[DOCUMENT EXCERPT]

Model Selection Guide

Model	VRAM	Quality	Speed
musicgen-small	6GB	Good	Fast
musicgen-medium	12GB	Better	Medium
musicgen-large	16GB	Best	Slow
musicgen-melody	16GB	Best	Slow

Cost Estimate

For batch generation on cloud GPUs:

RunPod RTX 4000 Ada: ~$0.44/hr → ~100 tracks per hour
Lambda Labs A100: ~$1.49/hr → ~200 tracks per hour
Local RTX 4090: electricity cost ~$0.10/hr

Licensing Considerations

Audiocraft code is MIT-licensed, but the MusicGen models have a custom license that restricts commercial use. Check the model card before using in commercial projects. The AudioGen models are CC-BY-NC 4.0 (non-commercial).

AudioGen: Sound Effects

AudioGen works similarly but generates sound effects instead of music:

from audiocraft.models import AudioGen

model = AudioGen.get_pretrained('facebook/audiogen-medium')
model.set_generation_params(duration=5)

prompt = "footsteps on gravel with birds chirping in background"
wav = model.generate([prompt])

audio_write('sfx.wav', wav[0].cpu(), model.sample_rate)

[/DOCUMENT EXCERPT]

## PROBLEM SET
**A.** According to the MusicGen guide, why should you check the model card before using MusicGen in a commercial project?
**B.** How much VRAM does the MusicGen guide list for musicgen-medium?
The records come from a separate source, not from the MusicGen guide.

[RECORDED DATA]

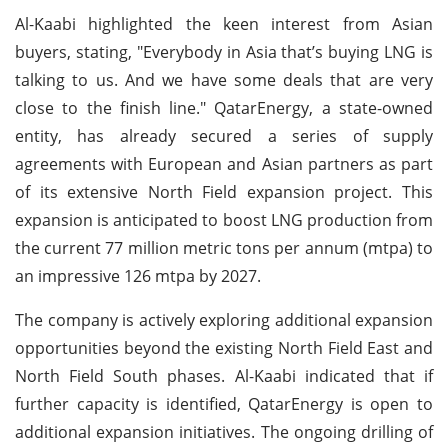
Al-Kaabi highlighted the keen interest from Asian
buyers, stating, "Everybody in Asia that’s buying LNG is
talking to us. And we have some deals that are very
close to the finish line." QatarEnergy, a state-owned
entity, has already secured a series of supply
agreements with European and Asian partners as part
of its extensive North Field expansion project. This
expansion is anticipated to boost LNG production from
the current 77 million metric tons per annum (mtpa) to
an impressive 126 mtpa by 2027.
The company is actively exploring additional expansion
opportunities beyond the existing North Field East and
North Field South phases. Al-Kaabi indicated that if
further capacity is identified, QatarEnergy is open to
additional expansion initiatives. The ongoing drilling of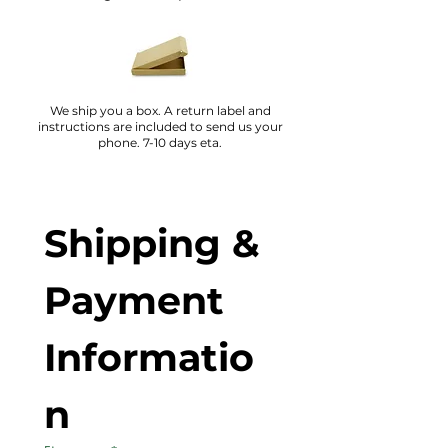
We ship you a box. A return label and
instructions are included to send us your
phone. 7-10 days eta.
Shipping & 
Payment 
Informatio
n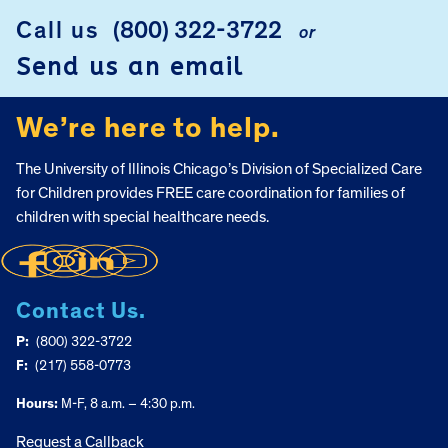
FOOTER
Call us
(800) 322-3722
or
Send us an email
We’re here to help.
The University of Illinois Chicago’s Division of Specialized Care
for Children provides FREE care coordination for families of
children with special healthcare needs.
Contact Us.
P:
(800) 322-3722
F:
(217) 558-0773
Hours:
M-F, 8 a.m. – 4:30 p.m.
Request a Callback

[/RECORDED DATA]

## ANSWERS BY TASK
**A.** The Audiocraft code is MIT-licensed, but the MusicGen models have a custom license that restricts commercial use.

**B.** 12GB